Speaking specifically to the UN, there are two or three factors that explain the current situation. One is that the UN was attacked in Iraq in 2003, and I don't think they have quite got over it—not yet. They lost some of their best and brightest, and it made the UN, as a secretariat institution, quite nervous about its role in the world.
The second thing is to bear in mind that Afghanistan is one of 17 UN missions. The UN has something like 100,000 soldiers and officials in the field—quite a bit more than that if the Darfur operation ever gets off the ground properly. It has a budget of something like $6 billion. And Afghanistan is one of those missions.
What I would like to see done is that the Canadian government should—and I presume it's doing this, but given the circumstances it would have to do more—make a greater effort to persuade the UN to take this more seriously, to raise its profile, to raise its place in the UN list of priorities.

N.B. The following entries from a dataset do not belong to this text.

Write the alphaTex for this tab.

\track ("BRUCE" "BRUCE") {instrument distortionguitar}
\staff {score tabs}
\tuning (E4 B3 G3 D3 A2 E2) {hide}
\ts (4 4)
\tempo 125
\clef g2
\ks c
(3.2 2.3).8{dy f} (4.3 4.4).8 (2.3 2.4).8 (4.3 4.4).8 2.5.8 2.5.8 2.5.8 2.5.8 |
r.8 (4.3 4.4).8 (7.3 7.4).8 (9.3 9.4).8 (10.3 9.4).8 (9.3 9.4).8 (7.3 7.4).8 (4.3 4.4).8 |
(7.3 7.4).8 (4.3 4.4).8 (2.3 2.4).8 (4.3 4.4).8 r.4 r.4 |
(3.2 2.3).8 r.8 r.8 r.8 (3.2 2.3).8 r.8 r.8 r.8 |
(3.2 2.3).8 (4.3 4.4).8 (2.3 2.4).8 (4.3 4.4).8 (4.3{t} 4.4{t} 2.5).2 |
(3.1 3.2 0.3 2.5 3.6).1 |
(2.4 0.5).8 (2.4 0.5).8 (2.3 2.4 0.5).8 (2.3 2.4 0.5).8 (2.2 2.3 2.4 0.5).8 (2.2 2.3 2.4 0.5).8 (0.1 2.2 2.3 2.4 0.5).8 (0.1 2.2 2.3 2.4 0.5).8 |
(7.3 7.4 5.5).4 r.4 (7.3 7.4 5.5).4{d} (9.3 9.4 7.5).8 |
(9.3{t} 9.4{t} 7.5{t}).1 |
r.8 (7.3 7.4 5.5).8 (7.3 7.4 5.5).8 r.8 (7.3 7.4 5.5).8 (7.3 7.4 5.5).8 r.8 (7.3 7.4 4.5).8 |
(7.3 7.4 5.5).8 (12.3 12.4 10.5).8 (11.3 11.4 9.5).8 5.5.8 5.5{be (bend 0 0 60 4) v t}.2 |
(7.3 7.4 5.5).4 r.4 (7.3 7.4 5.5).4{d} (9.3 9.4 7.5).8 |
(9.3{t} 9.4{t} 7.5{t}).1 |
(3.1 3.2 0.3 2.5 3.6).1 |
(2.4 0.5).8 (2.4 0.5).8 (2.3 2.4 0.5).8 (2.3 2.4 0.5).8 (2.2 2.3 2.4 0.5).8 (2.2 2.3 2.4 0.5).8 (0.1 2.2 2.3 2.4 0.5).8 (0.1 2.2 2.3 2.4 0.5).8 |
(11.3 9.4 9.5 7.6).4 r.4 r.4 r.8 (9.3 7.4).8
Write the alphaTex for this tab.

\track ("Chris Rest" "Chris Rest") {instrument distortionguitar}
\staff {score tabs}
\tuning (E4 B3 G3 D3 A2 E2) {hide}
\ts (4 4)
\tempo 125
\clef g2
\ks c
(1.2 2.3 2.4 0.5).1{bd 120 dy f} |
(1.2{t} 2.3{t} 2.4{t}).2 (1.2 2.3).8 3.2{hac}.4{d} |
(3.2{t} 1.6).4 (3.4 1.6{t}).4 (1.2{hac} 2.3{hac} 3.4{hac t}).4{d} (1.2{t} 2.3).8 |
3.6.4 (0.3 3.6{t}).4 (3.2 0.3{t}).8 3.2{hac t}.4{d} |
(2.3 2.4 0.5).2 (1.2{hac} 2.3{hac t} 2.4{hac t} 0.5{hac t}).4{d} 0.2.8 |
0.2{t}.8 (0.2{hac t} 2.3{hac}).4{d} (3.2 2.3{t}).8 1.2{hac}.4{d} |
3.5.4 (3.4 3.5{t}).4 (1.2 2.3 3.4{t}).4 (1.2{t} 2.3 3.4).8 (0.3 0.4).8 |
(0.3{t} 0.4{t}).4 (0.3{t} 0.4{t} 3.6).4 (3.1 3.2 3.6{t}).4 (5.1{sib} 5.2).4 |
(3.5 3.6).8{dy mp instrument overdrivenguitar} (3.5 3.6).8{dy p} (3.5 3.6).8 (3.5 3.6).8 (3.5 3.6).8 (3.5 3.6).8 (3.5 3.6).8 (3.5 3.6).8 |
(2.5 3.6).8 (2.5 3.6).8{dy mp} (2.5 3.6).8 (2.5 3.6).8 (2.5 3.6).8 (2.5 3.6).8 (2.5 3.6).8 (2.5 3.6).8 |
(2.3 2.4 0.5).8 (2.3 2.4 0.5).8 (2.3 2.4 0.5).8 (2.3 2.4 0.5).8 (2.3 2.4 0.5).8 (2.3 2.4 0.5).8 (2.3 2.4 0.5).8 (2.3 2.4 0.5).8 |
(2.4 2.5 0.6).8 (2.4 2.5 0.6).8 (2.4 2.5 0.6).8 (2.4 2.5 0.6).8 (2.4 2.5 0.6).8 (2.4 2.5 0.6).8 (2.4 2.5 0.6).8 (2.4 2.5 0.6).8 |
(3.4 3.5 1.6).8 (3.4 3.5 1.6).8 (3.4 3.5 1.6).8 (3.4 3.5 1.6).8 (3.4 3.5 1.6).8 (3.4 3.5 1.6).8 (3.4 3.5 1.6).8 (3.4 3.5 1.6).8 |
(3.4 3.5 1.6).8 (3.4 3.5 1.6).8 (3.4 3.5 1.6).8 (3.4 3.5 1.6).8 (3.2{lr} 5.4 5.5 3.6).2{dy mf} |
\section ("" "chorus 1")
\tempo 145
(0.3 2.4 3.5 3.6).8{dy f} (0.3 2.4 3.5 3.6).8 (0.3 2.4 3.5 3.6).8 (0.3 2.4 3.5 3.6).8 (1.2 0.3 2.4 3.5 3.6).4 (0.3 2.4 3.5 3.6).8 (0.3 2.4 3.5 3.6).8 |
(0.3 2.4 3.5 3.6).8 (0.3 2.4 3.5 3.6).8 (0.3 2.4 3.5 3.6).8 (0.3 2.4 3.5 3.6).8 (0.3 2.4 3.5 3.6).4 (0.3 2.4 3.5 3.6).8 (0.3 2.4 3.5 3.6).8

I understand that Ban Ki-moon described a dozen priorities the other day, and Afghanistan wasn't even one of them. Here we're transfixed, engrossed in Afghanistan, but at New York I don't think that's the case.
That's what we need to do.
By the way, let me offer one word, if I may, on SAT. SAT is a very good idea, but if there were ever a case for a whole-of-government approach to something, this would be it. It's not perfectly obvious to me why this should be done by military planners, especially when the ground rules are that they don't do military activities. What I would have said on SAT is that there's been some controversy over how it's being managed. There's no reason that operation should not be part of the overall Canadian operation, and it should be run like every other part of the Canadian government.